La liste des personnalités qui sont passées par cet établissement hors norme est en effet impressionnante. Louis Arago, Gustave Courbet, Raspail, Blanqui, Proudhon, Jules Vallès

Bon nombre d’intellectuels du 19e siècle, dont le seul tort était de ne pas être d’accord avec les monarques et les puissants. Ancien refuge pour filles repenties, Sainte-Pélagie se trouvait sur le site actuel de la Grande Mosquée de Paris, dans le Ve arrondissement. Elle fut transformée en prison en 1792 et détruite en 1898.

Le temps d’un siècle tourmenté, elle accueillit les délits politiques et de presse, deux synonymes pour l’époque. Quand Victor Hugo dirige officieusement le journal l’Evénement, Proudhon est à la tête du Représentant du peuple. Et Jules Vallès écope de trois mois de prison pour un article sur la police, paru dans le Globe en 1868 (Extrait article Libération 22 août 2011).

La prison d’Aleg en Mauritanie est née deux siècles plus tard, dans un monde où la liberté de presse, la liberté d’expression, d’association et de manifester sont devenus des droits universels, mais souvent massacrés par des monarques qui n’ont rien à envier à leurs devanciers du Moyen-âge. Cette prison a été construite en 2009 et a coûté la bagatelle de 4 Milliards d’UM au Trésor public.

Elle est citée comme l’une des plus grandioses réalisations du président Mohamed Ould Abdel Aziz. Elle a été conçue au départ, selon le vœu de son auguste concepteur, pour jouer le rôle de pénitencier pour «Moufçidines», cette faune de criquets-argent qu’il fallait décourager contre l’effeuillage des sous de la République. Mais au lieu des «voleurs à col blanc», ce sont des prisonniers de droit commun, puis des détenus d’opinion qui furent accueillis à la prison d’Aleg.

En 2013, dix-sept détenus ont dû être transférés à Nouakchott suite à une visite du Comité international de la croix rouge (CICR), laquelle a aujourd’hui de bonnes raisons d’y retourner. La prison se révèlera en effet être un véritable Mont du Supplice. Un détenu y était mort à cause des conditions exécrables, dans une des régions les plus chaudes de la Mauritanie. La prison est en effet connue pour son absence d’aération et ses coupures incessantes d’électricité.

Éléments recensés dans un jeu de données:
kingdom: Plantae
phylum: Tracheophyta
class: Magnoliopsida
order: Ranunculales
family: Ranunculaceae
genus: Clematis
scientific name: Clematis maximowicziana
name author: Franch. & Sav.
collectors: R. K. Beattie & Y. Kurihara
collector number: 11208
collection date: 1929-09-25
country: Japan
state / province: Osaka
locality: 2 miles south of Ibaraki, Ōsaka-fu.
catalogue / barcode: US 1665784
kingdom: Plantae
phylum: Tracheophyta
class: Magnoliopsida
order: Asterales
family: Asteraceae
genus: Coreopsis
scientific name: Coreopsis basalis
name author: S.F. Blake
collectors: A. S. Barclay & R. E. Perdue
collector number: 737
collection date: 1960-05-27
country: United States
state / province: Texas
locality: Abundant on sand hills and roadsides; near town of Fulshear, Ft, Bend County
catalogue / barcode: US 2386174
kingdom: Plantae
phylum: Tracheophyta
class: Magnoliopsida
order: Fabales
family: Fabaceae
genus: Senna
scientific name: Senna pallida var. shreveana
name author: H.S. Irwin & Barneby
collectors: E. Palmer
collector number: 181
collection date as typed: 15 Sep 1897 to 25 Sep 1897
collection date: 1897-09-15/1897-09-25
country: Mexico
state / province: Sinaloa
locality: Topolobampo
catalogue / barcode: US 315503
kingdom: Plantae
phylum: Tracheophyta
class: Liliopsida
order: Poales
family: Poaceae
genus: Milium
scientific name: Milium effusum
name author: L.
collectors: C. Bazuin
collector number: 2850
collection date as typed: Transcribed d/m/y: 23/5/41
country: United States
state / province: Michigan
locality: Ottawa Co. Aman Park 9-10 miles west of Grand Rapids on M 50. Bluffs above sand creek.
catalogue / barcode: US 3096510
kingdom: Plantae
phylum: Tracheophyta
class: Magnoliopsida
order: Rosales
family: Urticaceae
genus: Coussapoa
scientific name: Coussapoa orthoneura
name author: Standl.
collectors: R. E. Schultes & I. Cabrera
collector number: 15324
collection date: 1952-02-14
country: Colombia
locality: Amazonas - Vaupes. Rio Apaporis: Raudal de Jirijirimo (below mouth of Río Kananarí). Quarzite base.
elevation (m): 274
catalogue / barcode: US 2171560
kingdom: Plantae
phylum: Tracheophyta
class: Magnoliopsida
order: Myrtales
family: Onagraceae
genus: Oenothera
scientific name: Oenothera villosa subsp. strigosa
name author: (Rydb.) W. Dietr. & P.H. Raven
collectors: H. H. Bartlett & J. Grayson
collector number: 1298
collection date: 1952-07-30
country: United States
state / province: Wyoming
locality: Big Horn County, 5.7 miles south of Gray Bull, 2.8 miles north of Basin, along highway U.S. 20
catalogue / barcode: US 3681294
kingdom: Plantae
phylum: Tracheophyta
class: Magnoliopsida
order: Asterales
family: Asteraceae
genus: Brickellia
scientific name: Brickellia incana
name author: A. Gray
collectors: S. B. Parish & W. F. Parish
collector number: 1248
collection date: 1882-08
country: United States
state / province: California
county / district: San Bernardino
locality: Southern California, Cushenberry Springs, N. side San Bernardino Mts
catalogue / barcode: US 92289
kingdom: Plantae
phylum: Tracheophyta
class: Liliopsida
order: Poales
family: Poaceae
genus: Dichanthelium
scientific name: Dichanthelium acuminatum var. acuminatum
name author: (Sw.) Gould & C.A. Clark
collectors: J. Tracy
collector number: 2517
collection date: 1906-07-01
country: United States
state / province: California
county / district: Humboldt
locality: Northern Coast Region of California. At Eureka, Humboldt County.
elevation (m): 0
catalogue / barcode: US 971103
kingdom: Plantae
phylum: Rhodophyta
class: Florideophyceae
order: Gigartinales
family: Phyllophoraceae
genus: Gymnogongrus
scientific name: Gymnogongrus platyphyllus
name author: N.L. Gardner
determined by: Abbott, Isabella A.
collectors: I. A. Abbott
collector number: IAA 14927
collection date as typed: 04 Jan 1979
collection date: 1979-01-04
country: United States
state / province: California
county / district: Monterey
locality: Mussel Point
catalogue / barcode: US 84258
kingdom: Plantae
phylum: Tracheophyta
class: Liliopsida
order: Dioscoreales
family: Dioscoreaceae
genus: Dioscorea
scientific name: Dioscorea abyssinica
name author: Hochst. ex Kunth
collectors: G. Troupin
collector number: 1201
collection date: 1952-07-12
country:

**CONSIGNE 1:**
Répondez aux questions suivantes à partir de l'extrait choisi.
(a) En quelle année Sainte-Pélagie fut-elle transformée en prison ?
(b) Combien la construction de la prison d'Aleg a-t-elle coûté au Trésor public ?
(c) Combien de détenus ont dû être transférés à Nouakchott en 2013 ?
**CONSIGNE 2:**
Mettez sous forme de liste JSON de chaînes les lignes du listing allant de la ligne contenant "genus: Brickellia" jusqu'à la ligne contenant "catalogue / barcode: US 92289", ces deux lignes comprises, à raison d'une chaîne par ligne.

**RÉSULTAT FINAL 1:**
(a) En 1792.
(b) 4 milliards d'UM.
(c) Dix-sept détenus.

**RÉSULTAT FINAL 2:**
[
  "genus: Brickellia",
  "scientific name: Brickellia incana",
  "name author: A. Gray",
  "collectors: S. B. Parish & W. F. Parish",
  "collector number: 1248",
  "collection date: 1882-08",
  "country: United States",
  "state / province: California",
  "county / district: San Bernardino",
  "locality: Southern California, Cushenberry Springs, N. side San Bernardino Mts",
  "catalogue / barcode: US 92289"
]